Is it possible to list multiple user-agents in one line? - user-agent

Is it possible in robots.txt to give one instruction to multiple bots without repeatedly having to mention it?
Example:
User-agent: googlebot yahoobot microsoftbot
Disallow: /boringstuff/

It's actually pretty hard to give a definitive answer to this, as there isn't a very well-defined standard for robots.txt, and a lot of the documentation out there is vague or contradictory.
The description of the format understood by Google's bots is quite comprehensive, and includes this slightly garbled sentence:
Muiltiple start-of-group lines directly after each other will follow the group-member records following the final start-of-group line.
Which seems to be groping at something shown in the following example:
user-agent: e
user-agent: f
disallow: /g
According to the explanation below it, this constitutes a single "group", disallowing the same URL for two different User Agents.
So the correct syntax for what you want (with regards to any bot working the same way as Google's) would then be:
User-agent: googlebot
User-agent: yahoobot
User-agent: microsoftbot
Disallow: /boringstuff/
However, as Jim Mischel points out, there is no point in a robots.txt file which some bots will interpret correctly, but others may choke on, so it may be best to go with the "lowest common denominator" of repeating the blocks, perhaps by dynamically generating the file with a simple "recipe" and update script.

I think the original robots.txt specification defines it unambiguously: one User-agent line can only have one value.
A record (aka. a block, a group) consists of lines.
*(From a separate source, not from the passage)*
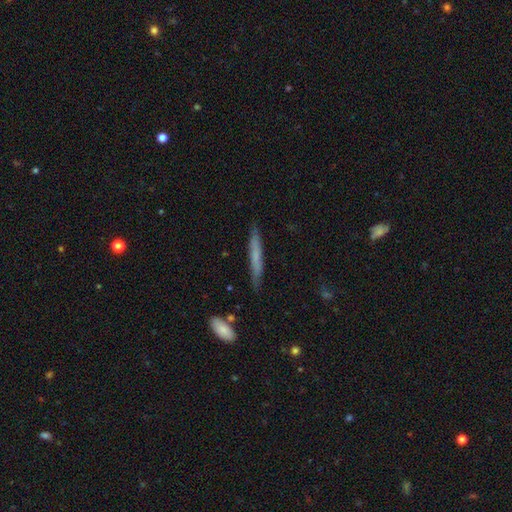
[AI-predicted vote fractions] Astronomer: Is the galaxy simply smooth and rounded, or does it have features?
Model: smooth — 60%.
Each line has the form
<field>:<optionalspace><value><optionalspace>
User-agent is a field. It’s value:
The value of this field is the name of the robot the record is describing access policy for.
It’s singular ("name of the robot"), not plural ("the names of the robots").
The robot should be liberal in interpreting this field. A case insensitive substring match of the name without version information is recommended.
If several values would be allowed, how could parsers possibly be liberal? Whichever the delimiting character would be (,, , ;, …), it could be part of the robot name.
The record starts with one or more User-agent lines
Why should you use several User-agent lines if you could provide several values in one line?
In addition:
the specification doesn’t define a delimiting character to provide several values in one line
it doesn’t define/allow it for Disallow either
So instead of
User-agent: googlebot yahoobot microsoftbot
Disallow: /boringstuff/
you should use
User-agent: googlebot
User-agent: yahoobot
User-agent: microsoftbot
Disallow: /boringstuff/
or (probably safer, as you can’t be sure if all relevant parsers support the not so common way of having several User-agent lines for a record)
User-agent: googlebot
Disallow: /boringstuff/
User-agent: yahoobot
Disallow: /boringstuff/
User-agent: microsoftbot
Disallow: /boringstuff/
(resp. of course User-agent: *)

According to the original robots.txt exclusion protocol:
User-agent
The value of this field is the name of the robot the record is describing access policy for.
If more than one User-agent field is present the record describes an identical access policy for more than one robot. At least one field needs to be present per record.
The robot should be liberal in interpreting this field. A case insensitive substring match of the name without version information is recommended.
If the value is '*', the record describes the default access policy for any robot that has not matched any of the other records. It is not allowed to have multiple such records in the "/robots.txt" file.
I have never seen multiple bots listed in a single line. And it's likely that my web crawler would not have correctly handled such a thing. But according to the spec above, it should be legal.
Note also that even if Google were to support multiple user agents in a single directive, or the multiple user agents as described in IMSoP's answer (interesting find, by the way ... I didn't know that one), not all other crawlers will. You need to decide if you want to use the convenient syntax that very possibly only Google and Bing bots will support, or use the more cumbersome and simpler syntax that all polite bots support.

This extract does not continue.